Ryerson Inc. is a leading distributor and processor of metals in North America, with 2006 revenues of $5.9 billion. The Company services customers through a network of service centers across the United States and in Canada, Mexico, India, and China.


Important Information

In connection with its proposed merger with an affiliate of Platinum Equity, LLC, Ryerson plans to file with the Securities and Exchange Commission (the “SEC”) a definitive proxy statement. The definitive proxy statement will be mailed to stockholders of Ryerson. Stockholders of Ryerson are urged to read the proxy statement relating to the merger and other relevant materials when they become available because they will contain important information about the merger and Ryerson. Security holders may obtain a free copy of the proxy statement and any other relevant documents (when available) that Ryerson files with the SEC at the SEC’s web site at http://www.sec.gov. The definitive proxy statement and these other documents may be accessed at www.ryerson.com or obtained free from Ryerson by directing a request to Ryerson Inc., ATTN: Investor Relations, 2621 West 15th Place, Chicago, IL 60608.

Certain Information Regarding Participants

Ryerson, its directors and executive officers may be deemed to be participants in the solicitation of the Company’s security holders in connection with the proposed merger.

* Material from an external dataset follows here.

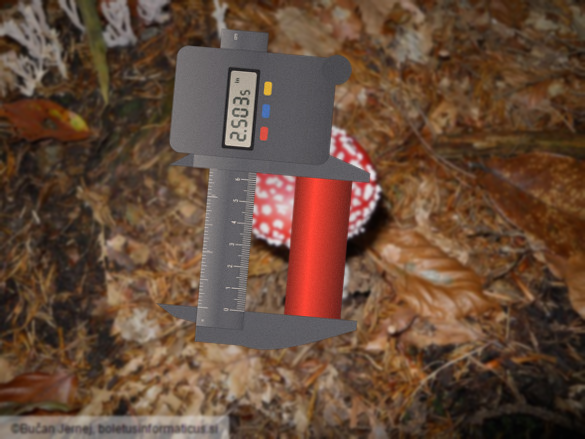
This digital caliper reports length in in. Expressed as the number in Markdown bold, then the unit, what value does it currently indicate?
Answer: **2.5035** in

Security holders may obtain information regarding the names, affiliations and interests of such individuals in the Company’s preliminary proxy statement in connection with the proposed merger which was filed with the SEC on August 28, 2007. To the extent holdings of the Company’s equity securities have changed since the amounts reflected in such proxy statement, such changes have been reflected on Statements of Change in Ownership on Form 4 filed with the SEC.